GAO: VA's second outpatient scheduling system needs more work

After spending an estimated $127 million over nine years on its outpatient scheduling system project, the Department of Veterans Affairs (VA) has not implemented any of the planned system’s capabilities and is essentially starting over, according to a June 28 report published online by the Government Accountability Office (GAO).

"Management improvements are essential for VA's second outpatient scheduling system replacement effort,” the report stated.

In 2000, the Veterans Health Administration (VHA)–a component of VA–began the Scheduling Replacement Project to modernize an outpatient scheduling system as part of a larger departmentwide modernization effort called HealtheVet. Of the total amount already spent, $62 million was expended for, among other things, project planning, management support, a development environment and equipment. Additionally, the department paid an estimated $65 million selected to the contractor selected to develop the replacement scheduling application, according to GAO's report.

However, the application software had a large number of defects that VA and the contractor could not resolve resulting in the contracts termination; officially ending the Scheduling Replacement Project in September 2009, the report found. In October 2009, VA began a new initiative referred to as HealtheVet Scheduling. As of April, the department’s efforts on this new initiative has largely consisted of evaluating whether to buy or custom build a new scheduling application.
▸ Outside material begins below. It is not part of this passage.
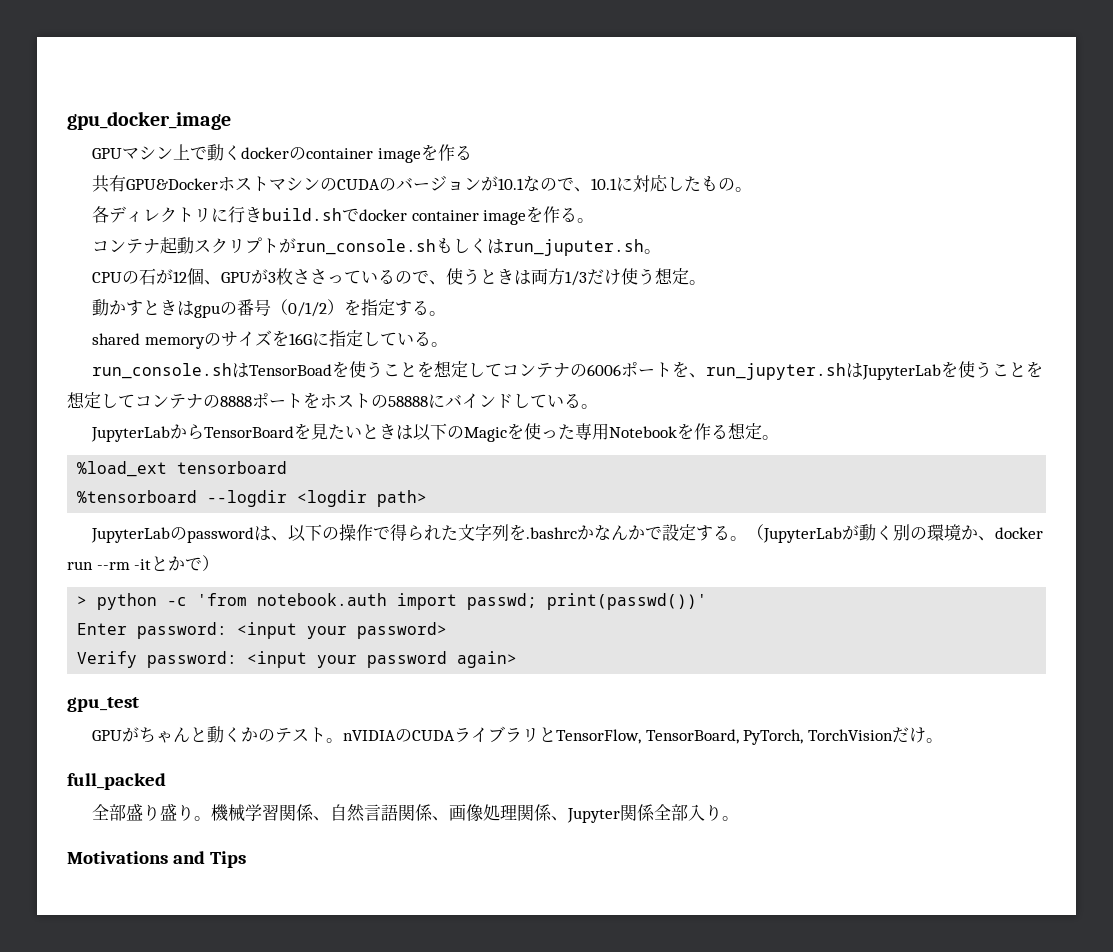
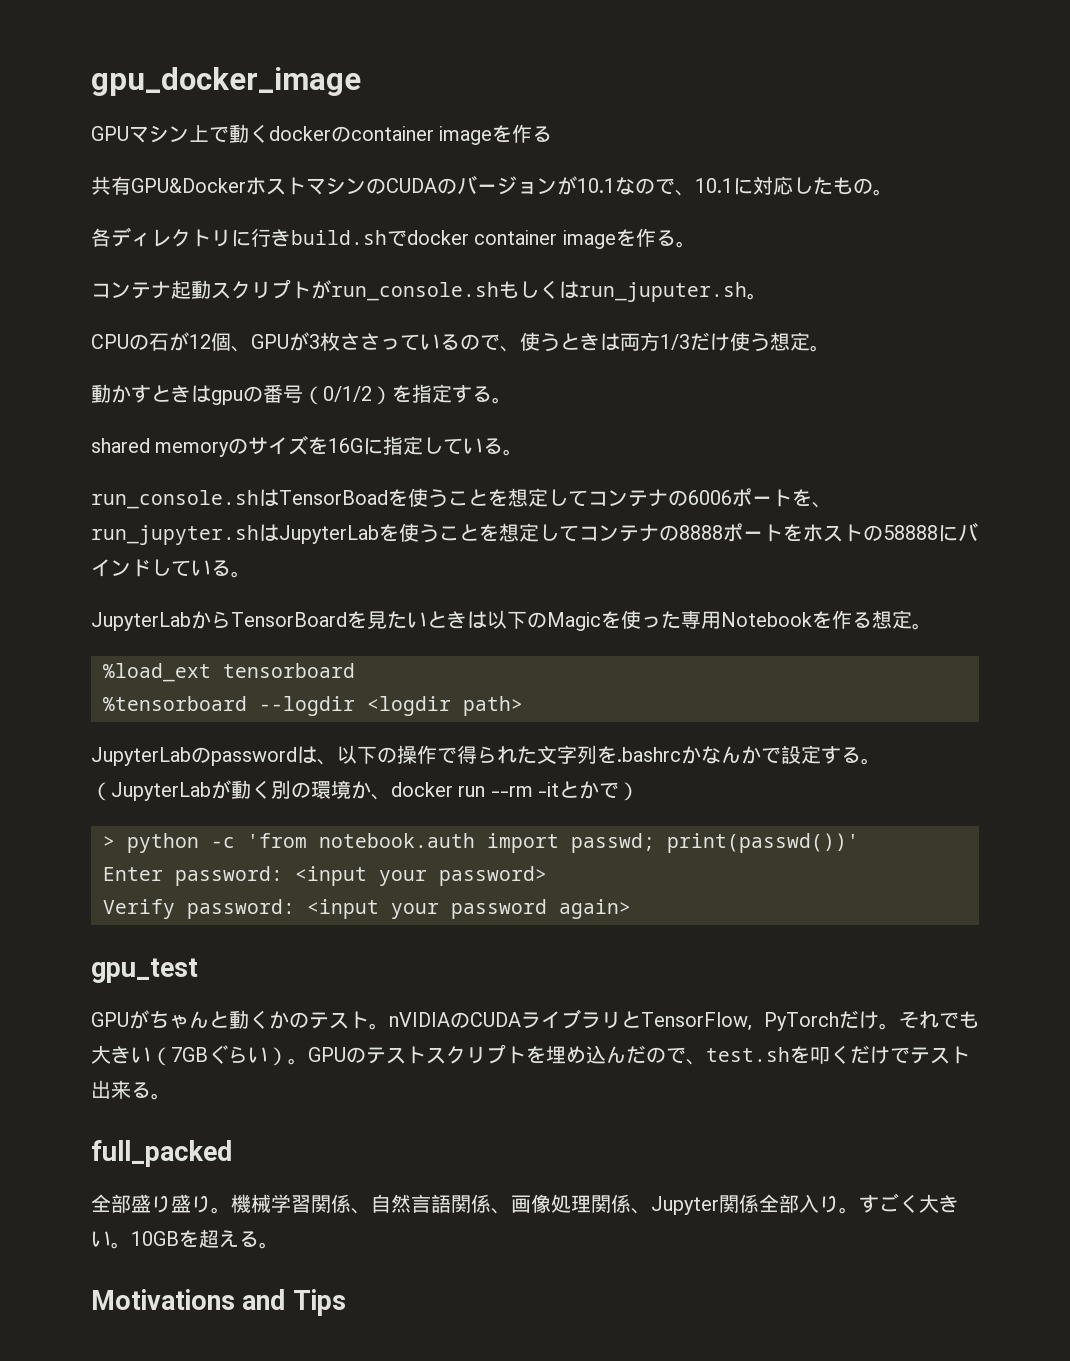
[645,729,893,745] TensorBoard, PyTorch, TorchVision -> [764,1012,839,1031] PyTorch
(943, 740) none -> [899,1011,979,1029] [91,1044,970,1066] [91,1080,171,1100] それでも大きい（7GBぐらい）。GPUのテストスクリプトを埋め込んだので、test.shを叩くだけでテスト出来る。
(739, 818) none -> [859,1193,959,1213] [91,1229,279,1249] すごく大きい。10GBを超える。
The impact of the scheduling project on the HealtheVet initiative cannot yet be determined because VA has not developed a comprehensive plan for HealtheVet that, among other things, documents the dependencies among the projects that comprise the initiative.

VA’s efforts to successfully complete the Scheduling Replacement Project, GAO stated, were hindered by weaknesses in several key project management disciplines and a lack of effective oversight that, if not addressed, could undermine the department’s second effort to replace its scheduling system:
  • VA did not adequately plan its acquisition of the scheduling application and did not obtain the benefits of competition;
  • VA did not ensure requirements were complete and sufficiently detailed to guide development of the scheduling system;
  • VA performed system tests concurrently, increasing the risk that the system would not perform as intended, and did not always follow its own guidance, leading to software passing through the testing process with unaddressed critical defects;
  • VA’s project progress and status reported were not reliable, and included data that provided inconsistent views of project performance;
  • VA did not effectively identify, mitigate and communicate project risks due to, among other things, staff members’ reluctance to raise issues to the department’s leadership; and
  • VA’s various oversight boards had responsibility for overseeing the Scheduling Replacement Project; however, they did not take corrective actions despite the department becoming aware of significant issues.

“After almost a decade of effort, VA has not accomplished what it set out to achieve in replacing its patient scheduling system," concluded the report. “Until the department effectively implements measures that prevent the types of management weaknesses that plagued its earlier efforts, it risks incurring similar weaknesses in its latest scheduling replacement effort, which could again prevent VA from delivering this important capability for serving the healthcare needs of veterans and their families.”

GAO reported that VA officials stated that the department plans to document the interdependencies, project milestones and deliverables in an integrated master schedule as part of a project management plan that was expected to be completed by June.